## DATA SHOWN
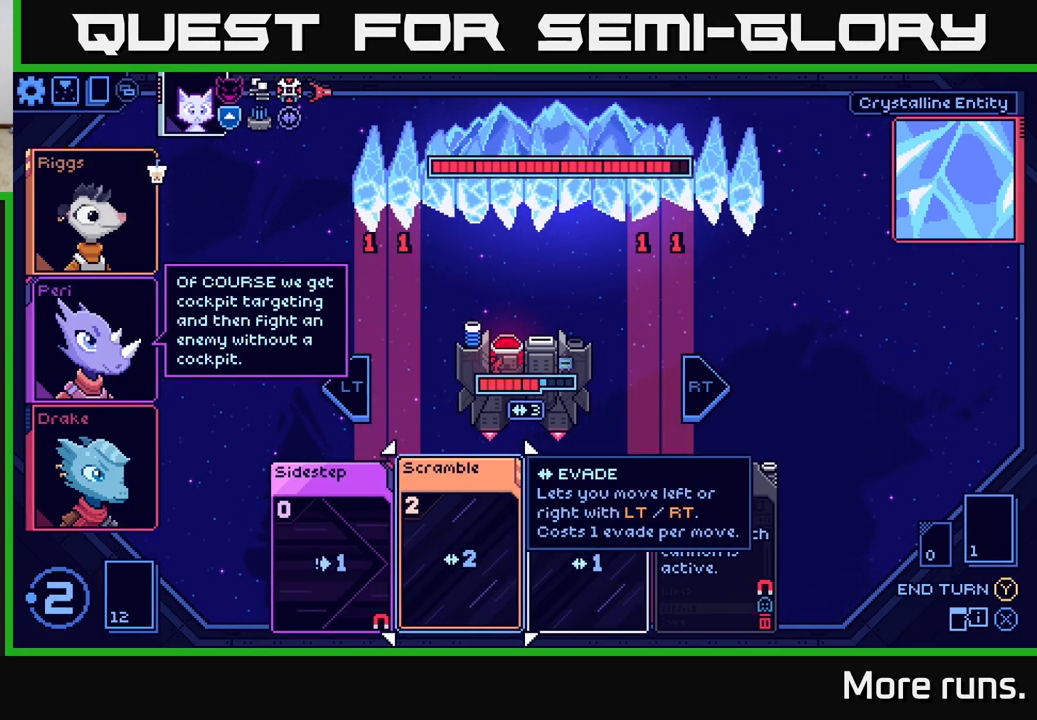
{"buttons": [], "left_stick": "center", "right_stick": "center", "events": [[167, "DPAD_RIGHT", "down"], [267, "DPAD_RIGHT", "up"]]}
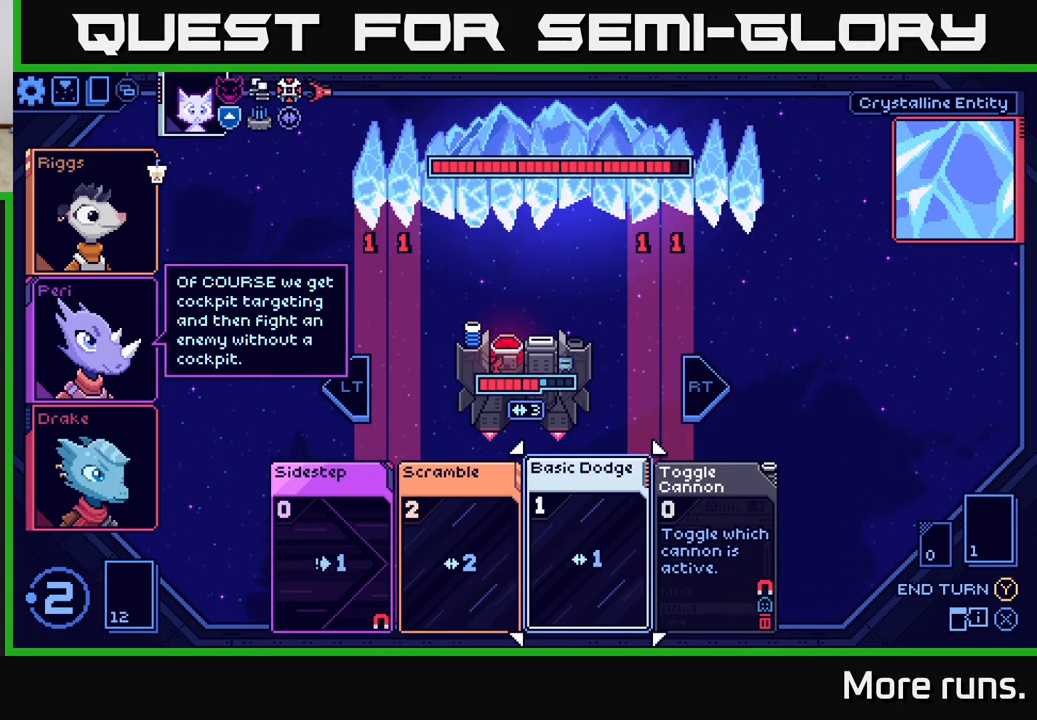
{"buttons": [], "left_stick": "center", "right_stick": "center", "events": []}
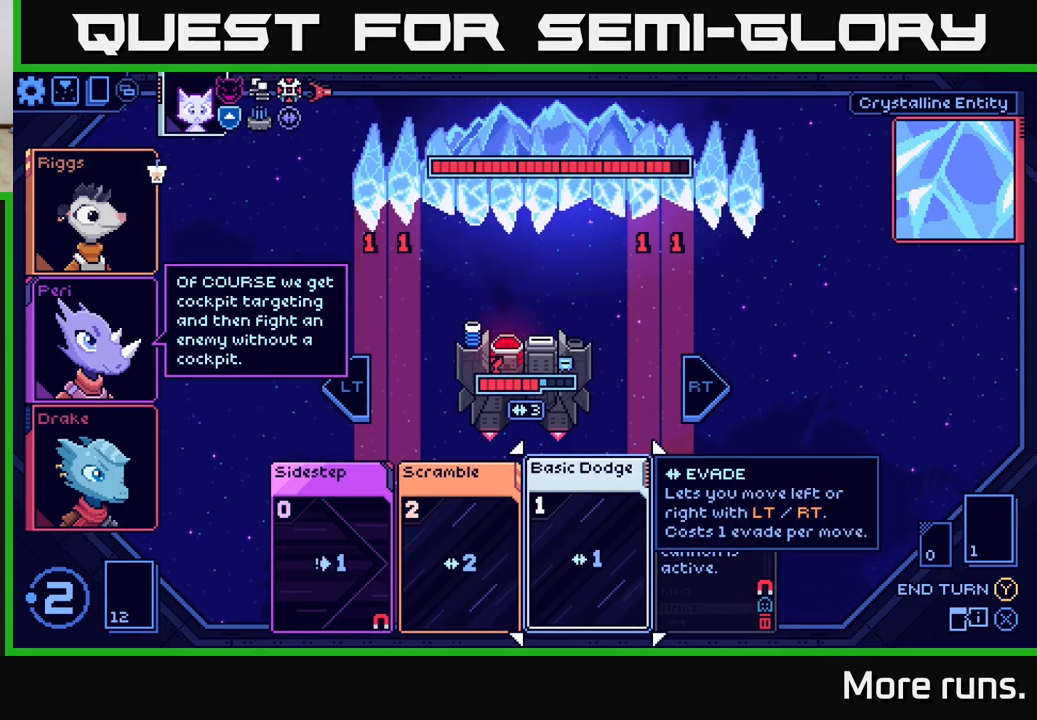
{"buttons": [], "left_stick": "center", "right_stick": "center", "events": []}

## TRY IT
Each line of the data should be printed again exactly. Please leave pictures out.

## RESULT FOR THIS TASK
{"buttons": [], "left_stick": "center", "right_stick": "center", "events": [[167, "DPAD_RIGHT", "down"], [267, "DPAD_RIGHT", "up"]]}
{"buttons": [], "left_stick": "center", "right_stick": "center", "events": []}
{"buttons": [], "left_stick": "center", "right_stick": "center", "events": []}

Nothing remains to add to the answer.